La procédure d’évaluation pourrait-elle être un moyen de connaître et donc d’améliorer le niveau de qualification des équipes des établissements et services sociaux et médico-sociaux ? C’est en tout cas la piste suggérée par l’ONES (Organisation nationale des éducateurs spécialisés), qui s’alarmait en janvier dernier de l’importance des « faisant fonction » dans certaines équipes éducatives à partir d’un recueil de témoignages de professionnels en poste (1). Un phénomène complexe – tout faisant fonction n’étant pas nécessairement une personne peu qualifiée (2) – mais qui, faute d’étude précise, reste mal connu et donc mal accompagné.
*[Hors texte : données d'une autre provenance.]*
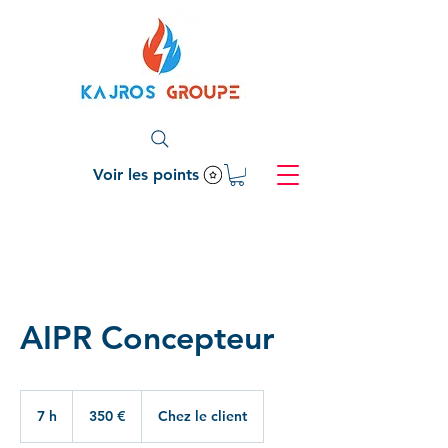
Voir les points
AIPR Concepteur
350
euros
7 h
7
350 €
Chez le client
h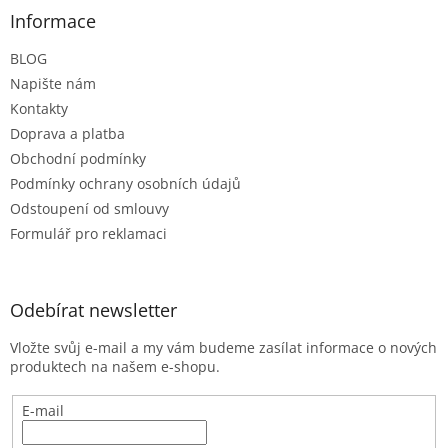
a
Informace
t
BLOG
í
Napište nám
Kontakty
Doprava a platba
Obchodní podmínky
Podmínky ochrany osobních údajů
Odstoupení od smlouvy
Formulář pro reklamaci
Odebírat newsletter
Vložte svůj e-mail a my vám budeme zasílat informace o nových
produktech na našem e-shopu.
E-mail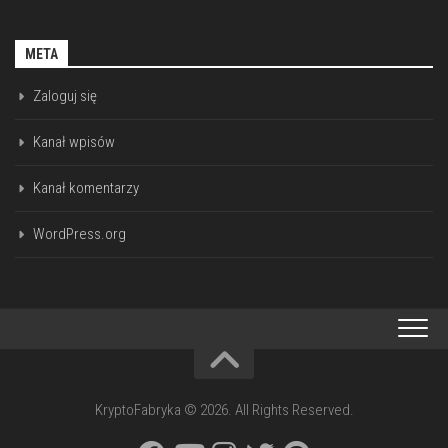
META
Zaloguj się
Kanał wpisów
Kanał komentarzy
WordPress.org
KryptoFabryka © 2026. All Rights Reserved.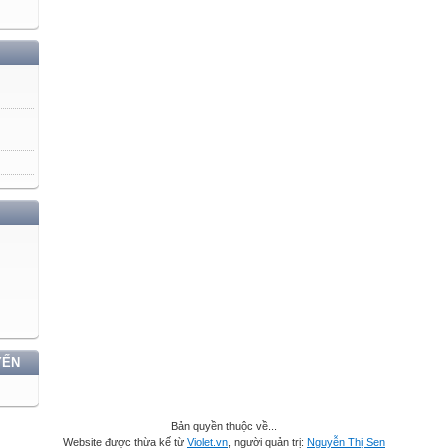
YẾN
Bản quyền thuộc về...
Website được thừa kế từ
Violet.vn
, người quản trị:
Nguyễn Thị Sen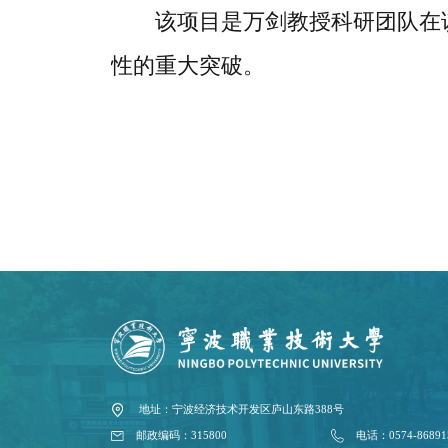
该项目是万剑教授科研团队在
性的重大突破。
地址：宁波经济技术开发区庐山东路388号
邮政编码：315800
电话：0574-86891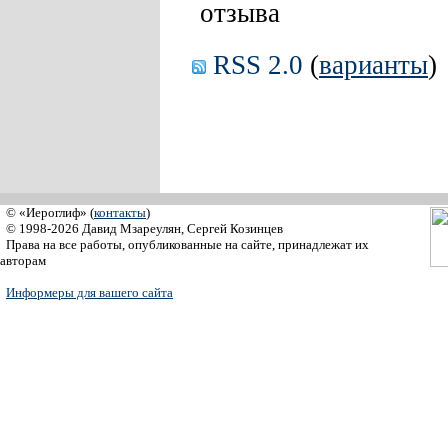
отзыва
RSS 2.0
(
варианты
)
© «Иероглиф» (
контакты
)
© 1998-2026 Давид Мзареулян, Сергей Козинцев
Права на все работы, опубликованные на сайте, принадлежат их
авторам
Информеры для вашего сайта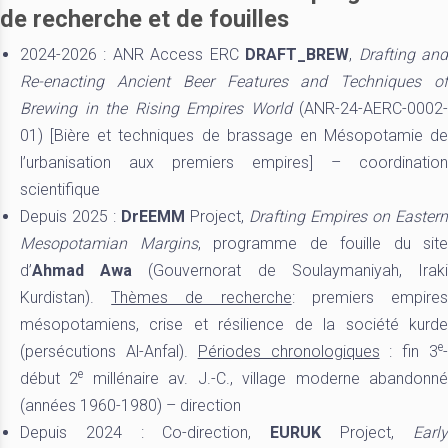
de recherche et de fouilles
2024-2026 : ANR Access ERC
DRAFT_BREW
,
Drafting an
Re-enacting Ancient Beer Features and Techniques of
Brewing in the Rising Empires World
(ANR-24-AERC-0002-
01) [Bière et techniques de brassage en Mésopotamie de
l’urbanisation aux premiers empires] – coordination
scientifique
Depuis 2025 :
DrEEMM
Project,
Drafting Empires on Eastern
Mesopotamian Margins
, programme de fouille du site
d’
Ahmad Awa
(Gouvernorat de Soulaymaniyah, Irak
Kurdistan).
Thèmes de recherche
: premiers empire
mésopotamiens, crise et résilience de la société kurde
e
(persécutions Al-Anfal).
Périodes chronologiques
: fin 3
e
début 2
millénaire av. J.-C., village moderne abandonn
(années 1960-1980) – direction
Depuis 2024 : Co-direction,
EURUK
Project,
Earl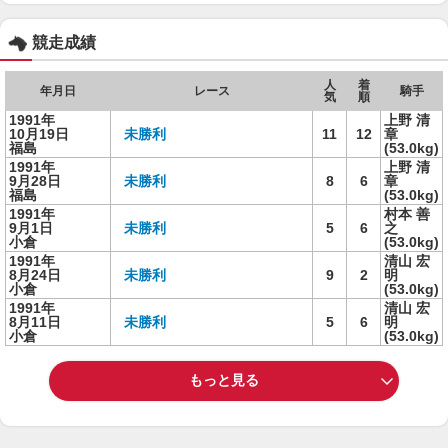
競走成績
人
着
年月日
レース
騎手
気
順
1991年
上野 清
10月19日
未勝利
11
12
章
福島
(53.0kg)
1991年
上野 清
9月28日
未勝利
8
6
章
福島
(53.0kg)
1991年
村本 善
9月1日
未勝利
5
6
之
小倉
(53.0kg)
1991年
清山 宏
8月24日
未勝利
9
2
明
小倉
(53.0kg)
1991年
清山 宏
8月11日
未勝利
5
6
明
小倉
(53.0kg)
もっと見る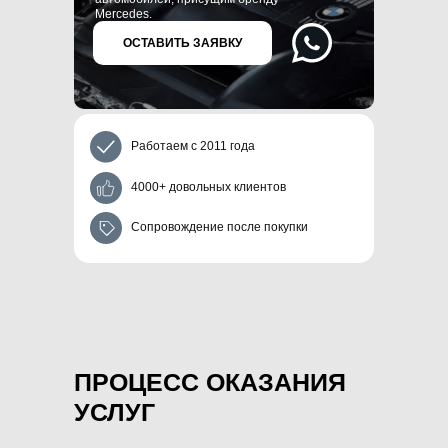
Mercedes.
ОСТАВИТЬ ЗАЯВКУ
Работаем с 2011 года
4000+ довольных клиентов
Сопровождение после покупки
ПРОЦЕСС ОКАЗАНИЯ
УСЛУГ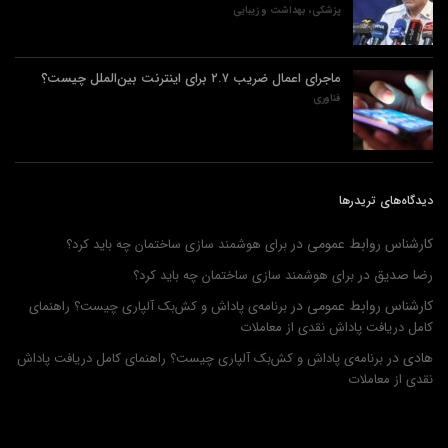
پزشکی، بهداشت و زیبایی
ماجرای اعمال ضریب ۲.۷ برای اینترنت بین‌الملل چیست؟
فناوری
دیدگاه‌های تریدرها
کارشناس روابط عمومی
در
برای هوشمند سازی ساختمان چه باید کرد؟
رضا صدیق
در
برای هوشمند سازی ساختمان چه باید کرد؟
کارشناس روابط عمومی
در
برنامه‌ی پاداش و کش‌بک آلپاری چیست؟ راهنمای
کامل دریافت پاداش نقدی از معاملات
هادی
در
برنامه‌ی پاداش و کش‌بک آلپاری چیست؟ راهنمای کامل دریافت پاداش
نقدی از معاملات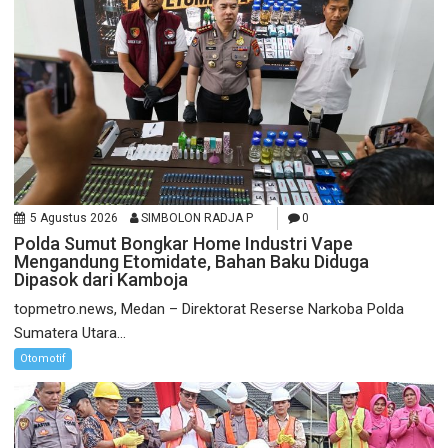
5 Agustus 2026
SIMBOLON RADJA P
0
Polda Sumut Bongkar Home Industri Vape
Mengandung Etomidate, Bahan Baku Diduga
Dipasok dari Kamboja
topmetro.news, Medan – Direktorat Reserse Narkoba Polda
Sumatera Utara...
Otomotif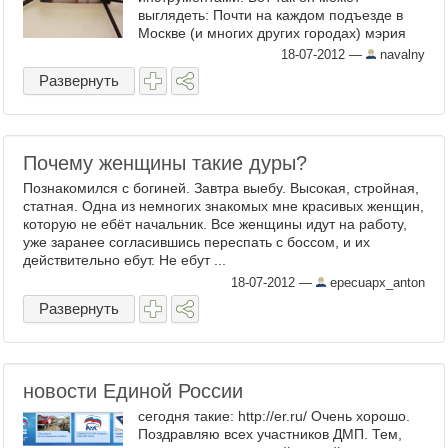
выглядеть: Почти на каждом подъезде в
Москве (и многих других городах) мэрия
присобачила такие , типа, ...
18-07-2012
—
navalny
Развернуть
Почему женщины такие дуры?
Познакомился с богиней. Завтра выебу. Высокая, стройная,
статная. Одна из немногих знакомых мне красивых женщин,
которую не ебёт начальник. Все женщины идут на работу,
уже заранее согласившись переспать с боссом, и их
действительно ебут. Не ебут ...
18-07-2012
—
epecuapx_anton
Развернуть
новости Единой России
сегодня такие: http://er.ru/ Очень хорошо.
Поздравляю всех участников ДМП. Тем,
Pour améliorer sa connaissance, l’ONES demande donc à la direction générale de la cohésion sociale (DGCS) que soit intégré « de manière obligatoire » dans le processus des évaluations internes et externes des établissements « un relevé exhaustif de la qualification réelle du personnel ainsi que des décalages constatés avec ce qui est prévu dans le projet d’établissement ». Sur le fond, cet indicateur de qualification aurait un intérêt évident. Comme le souligne l’ONES, il permettrait d’identifier les disparités entre les territoires et entre les établissements d’un même type, d’éclairer le choix d’orientation des usagers et des familles, de renseigner les acteurs institutionnels (agences régionales de santé, conseils généraux, communes…) sur le niveau de qualification d’un service dans le cadre, par exemple, d’un appel à projet ou encore de faciliter la recherche sur les évolutions du secteur et des qualifications. L’Unaforis (Union nationale des associations de formation et de recherche en intervention sociale) approuve d’ailleurs la démarche de l’ONES, tout en insistant sur le fait que l’évaluation devrait aussi porter sur l’engagement des employeurs de qualifier le personnel en place en rappelant les possibilités offertes par la validation des acquis de l’expérience et la formation continue. « Si le nombre de travailleurs sociaux formés par les centres de formation a progressé de façon sensible ces dernières années, il y a toujours un volet de personnes non qualifiées dans les services et établissements. Il est possible de faire mieux, dès lors que les moyens suivent », souligne Pierre Gauthier, président de l’Unaforis.
« La question posée par l’ONES est une très bonne question au regard des réalités dans le champ de la protection de l’enfance, de l’hébergement pour adultes handicapés ou pour personnes en difficulté sociale et de l’aide à domicile », estime également Daniel Gacoin, directeur du cabinet Proéthique conseil. Néanmoins, il n’est pas sûr, selon lui, que la démarche d’évaluation soit le support le plus adéquat. « L’objet de l’évaluation est d’abord l’appréciation de l’activité et de la qualité des prestations délivrées à partir d’une étude des effets et des impacts des actions au regard des objectifs eux-mêmes examinés dans leur pertinence au regard des besoins. » Et si un indicateur renseignant la qualification peut en soi être intéressant, il reste néanmoins de second rang par rapport à l’objet principal déjà complexe à mettre en œuvre et sur lequel l’ANESM (Agence nationale de l’évaluation et de la qualité des établissements et services sociaux et médico-sociaux) a, selon lui, encore des progrès à faire tant au plan de la définition que de la méthodologie. Par ailleurs, recommander à un établissement, au terme, par exemple, d’une évaluation externe, d’augmenter le taux de qualification des personnels risque d’être un vœu pieux.
La mesure de la performance offre-t-elle un cadre plus adapté ? L’ANAP (Agence nationale d’appui à la performance des établissements de santé et médico-sociaux) indique, en effet, que « la qualification des professionnels fait partie des données qui sont recueillies » dans le cadre du tableau de bord de pilotage des établissements pour personnes âgées ou handicapées actuellement testé et qui est conçu comme un outil de dialogue avec les agences régionales de santé et les conseils généraux (3). L’objectif étant de dégager des indicateurs qui pourront être retenus par la direction générale de la cohésion sociale comme des références pour le secteur social et médico-social.
(2) Unifaf, dans sa dernière enquête sur la filière éducative de la branche associative sanitaire, sociale et médico-sociale, préfère d’ailleurs parler de « déprofessionnalisation » plutôt que de « déqualification », du fait notamment de la présence, à côté des diplômés du travail social, de diplômés de l’université ayant un niveau équivalent – Voir ASH n° 2699 du 4-03-11, p. 32.